Set of tasks —
a - Translate this sentence from the article on makers below into Spanish: "The garage in Silicon Valley symbolizes a particular kind of entrepreneurial spirit, where skies are blue and fields are green, and there is room for innovation and invention."
b - According to the article on makers below, in what year did the maker movement more or less officially begin in the area?

We can’t make things where we used to

By S. A. Applin

The Bay Area Maker Faire comes to the San Mateo Fairgrounds in Silicon Valley this weekend, bringing together a community of tinkerers and builders and the homemade projects that have defined the maker movement since it more or less officially began in the area in 2006. Over the years, one of the fair’s only consistent traits has been its adaptability to reflect the changes in technology and people’s passions, making it a fascinating barometer of innovation and creativity. And this year’s fair will look different too—in part due to how Silicon Valley itself is changing.

While Maker Faire was once largely dedicated to many types of making, including a celebration of large mechanical and analog productions, in recent years, the event has included more and more digital projects by software and small hardware-based makers.

Some of this shift is due to increased access to chip fabrication and tools such as Arduino and other small devices that enable hardware hacking. However, as I’ve found in eight years of researching Silicon Valley’s technology makers, this shift towards hardware and software also mirrors growing space constraints in cities like San Francisco that impact what people are physically able to make.

We can’t make things where we used to | DeviceDaily.com

Prosthesis mech racer by Furrion Exo-Bionics, Maker Faire Bay Area 2018.

[Photo: Mark Fong courtesy of Maker Media]

While Silicon Valley itself grew from Stanford University and its relationship with the U.S. government and military research, some of its more recent history, such as the beginning of Hewlett-Packard and also of Apple Computer, Inc., began as inventions in garages. The garage in Silicon Valley symbolizes a particular kind of entrepreneurial spirit, where skies are blue and fields are green, and there is room for innovation and invention. For decades, Silicon Valley entrepreneurs have thrived on pushing boundaries, breaking rules, and “disrupting.”

Supplied material —
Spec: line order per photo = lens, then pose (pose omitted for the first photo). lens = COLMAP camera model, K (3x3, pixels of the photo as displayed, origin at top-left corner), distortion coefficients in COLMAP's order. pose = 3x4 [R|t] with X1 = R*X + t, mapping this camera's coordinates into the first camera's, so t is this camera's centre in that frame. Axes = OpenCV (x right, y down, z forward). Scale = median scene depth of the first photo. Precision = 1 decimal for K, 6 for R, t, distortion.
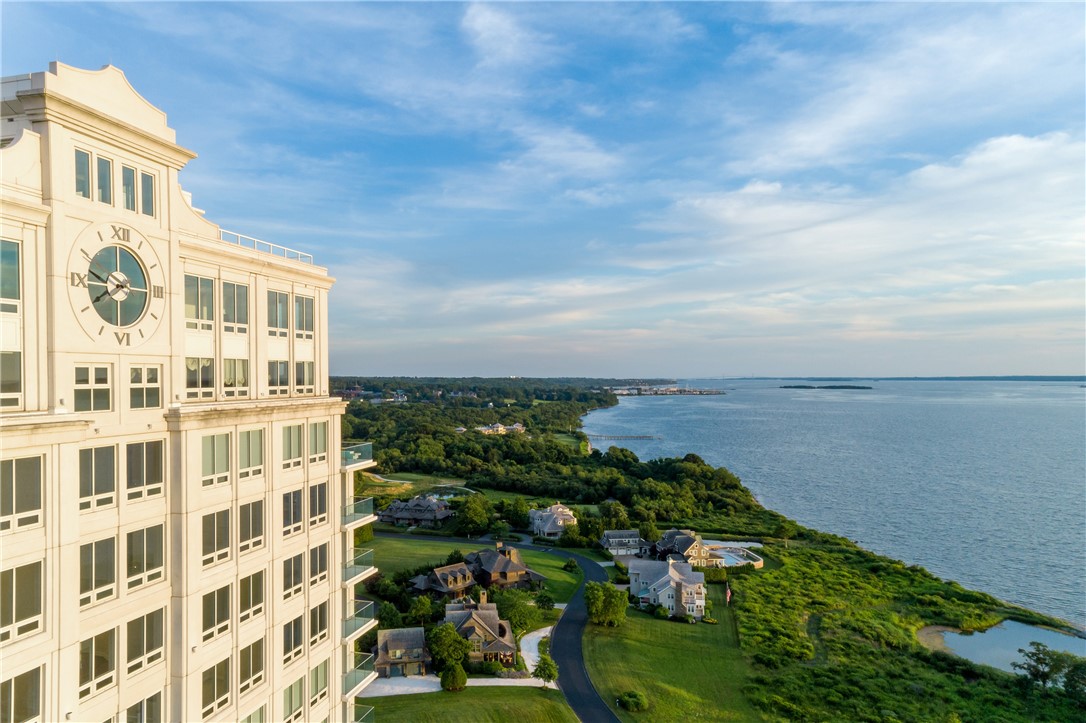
lens RADIAL K [[766.7, 0, 442.0], [0, 766.7, 410.5], [0, 0, 1]] dist [0.024686, 0.000114]
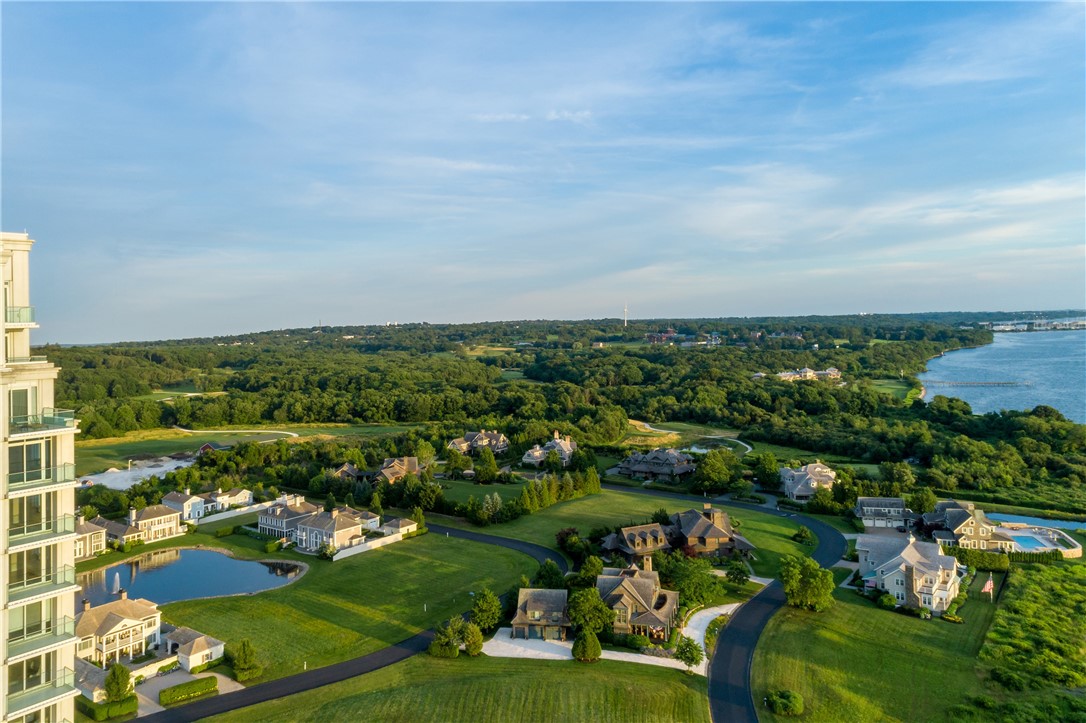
lens RADIAL K [[783.6, 0, 493.7], [0, 783.6, 342.9], [0, 0, 1]] dist [0.030407, 0.007785]
pose [[0.930471, -0.018754, -0.365885, 0.174102], [0.013440, 0.999764, -0.017066, -0.003761], [0.366119, 0.010962, 0.930504, 0.045592]]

Responses by task —
a - El garaje en Silicon Valley simboliza un tipo particular de espíritu emprendedor, donde los cielos son azules y los campos son verdes, y hay espacio para la innovación y la invención.

b - 2006